Getting PHP, a C binary, Python, and Ollama to reliably hand off through a live encoding server — and the non-obvious failures along the way.
This is Part 2. Part 1 covers the architecture design and the constraints that shaped every decision here.
Debugging a Black Box Pipeline
The most frustrating aspect of this project was that the core pipeline — PHP invoking a C binary via exec() — runs silently in the background:
exec("/home/cms/exec/transcoding_ai $list_idx $mp3_url $output_filename > /dev/null &");
> /dev/null & means stdout is discarded and the process is detached. When something goes wrong, there's no error output, no stack trace, no signal. The CMS admin sees a successful submission. The encoding server logs nothing. The Python API receives no request. You're debugging a black box.
This forced me to build observability into every layer before writing any feature code.
Step 1: Establishing Ground Truth on Each Server
Before touching the AI pipeline, I verified the existing pipeline worked end-to-end. This sounds obvious, but it surfaced two bugs that would have wasted days later.
Finding 1: The C binary didn't exist yet.
I had written transcoding_ai.c and assumed it was compiled. It wasn't.
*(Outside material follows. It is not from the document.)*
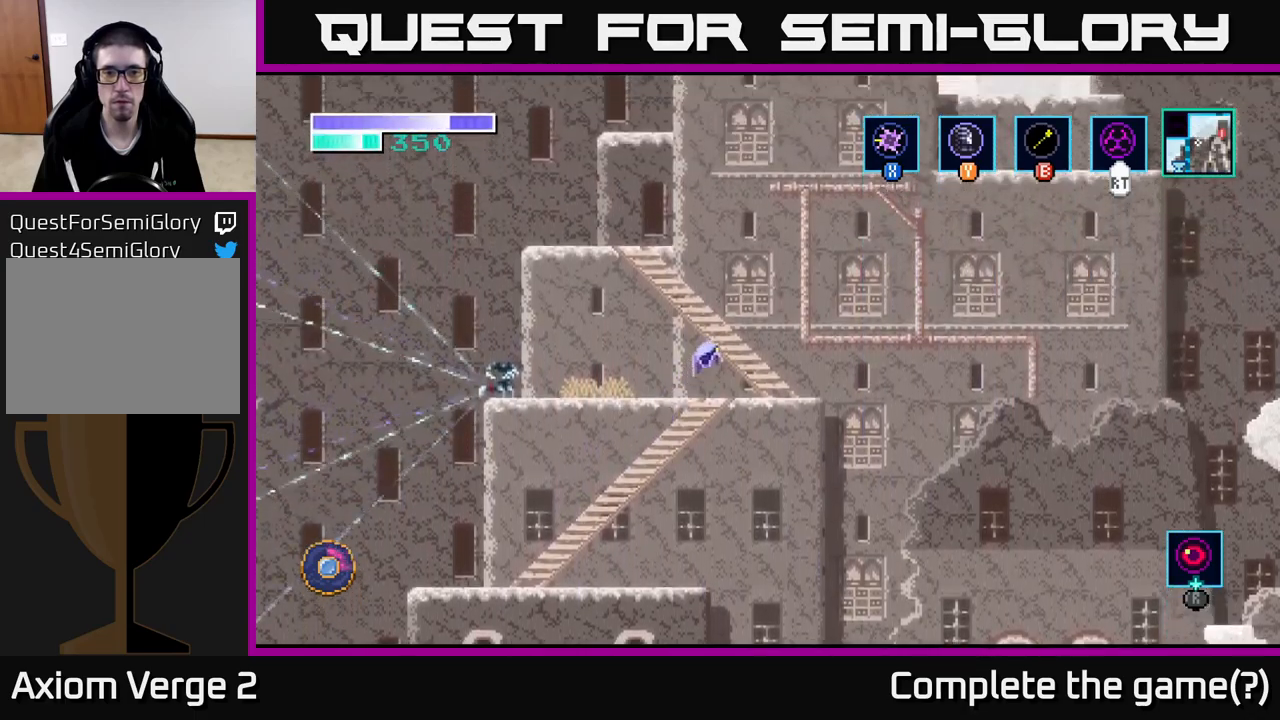
{"buttons": [], "left_stick": "left", "right_stick": "center", "events": [[183, "left_stick", "center"], [250, "left_stick", "left"], [283, "A", "up"]]}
$ ls -la /home/cms/exec/transcoding_ai
ls: cannot access '/home/cms/exec/transcoding_ai': No such file or directory
This was the reason the AI pipeline never fired — PHP called an executable that didn't exist, exec() silently failed, and everything looked fine from the CMS.
# Compile on 227 server
cd /home/cms/exec/
gcc -o transcoding_ai transcoding_ai.c \
$(mysql_config --cflags --libs) \
-lm
chmod +x transcoding_ai
Note: I initially tried -lcurl since the C code makes HTTP requests. This failed with /usr/bin/ld: cannot find -lcurl. The fix was realizing that the code used popen() to invoke curl as a shell command — not libcurl as a linked library. -lcurl was never needed.
Finding 2: The wrong server was being targeted.
The ASP layer assigns content to either server T1 (227) or T2 (226) based on load balancing:
If transcoder1_count < transcoder2_count Then
transcoder_kind = "T1"
transcoder_url = "http://192.168.1.227/transcoding_ai.php"
Else
transcoder_kind = "T2"
transcoder_url = "http://192.168.1.226/transcoding_ai.php"
End If
I had been SSH'd into 226 looking for logs while the actual traffic was hitting 227. The MySQL job table on 226 showed nothing because no jobs had been routed there. Once I checked the transcoder_kind column in MSSQL for the test content, the correct server was immediately obvious.
Lesson: Always verify which physical server is actually handling a request before assuming the code is wrong.
Step 2: The $cms_rows < 3 Deadlock
After compiling the binary and confirming the correct server, the pipeline still didn't fire. Checking the MySQL queue:
mysql -u cms -pcms cms -e \
"SELECT COUNT(*) as running FROM cms WHERE status='Y';"
# → 3
The existing queue guard was blocking everything:
$cms_sql = "SELECT idx FROM cms WHERE status = 'Y'";
$cms_rows = mysqli_num_rows(mysqli_query($mysqlCon, $cms_sql));
if ($cms_rows < 3) { // 3 < 3 = FALSE
exec($shell_exec); // Never reached
}
The two Linux servers were actively encoding HD video — a job that takes 30–60 minutes. The status='Y' counter stayed at 3, permanently blocking any new jobs, including the MP3 AI job.
My first fix was wrong: I added a direct curl call from PHP to the Python API, bypassing the C binary entirely. This appeared to work — the Python API received the request — but the MP3 download failed with a 404. The CDN URL didn't exist yet because the C binary hadn't run ffmpeg to produce the MP3 file.
❌ Wrong flow:
PHP → Python API immediately → curl CDN URL → 404 (file doesn't exist yet)
✅ Correct flow:
PHP → C binary → ffmpeg MP3 encoding → FTP to CDN → Python API → CDN URL exists
The fix was to understand what the queue guard was actually protecting. It existed for CPU-intensive HD video encoding. MP3 extraction is audio-only (-vn flag, no video codec) and runs in a fraction of the time. The guard should never have applied to it.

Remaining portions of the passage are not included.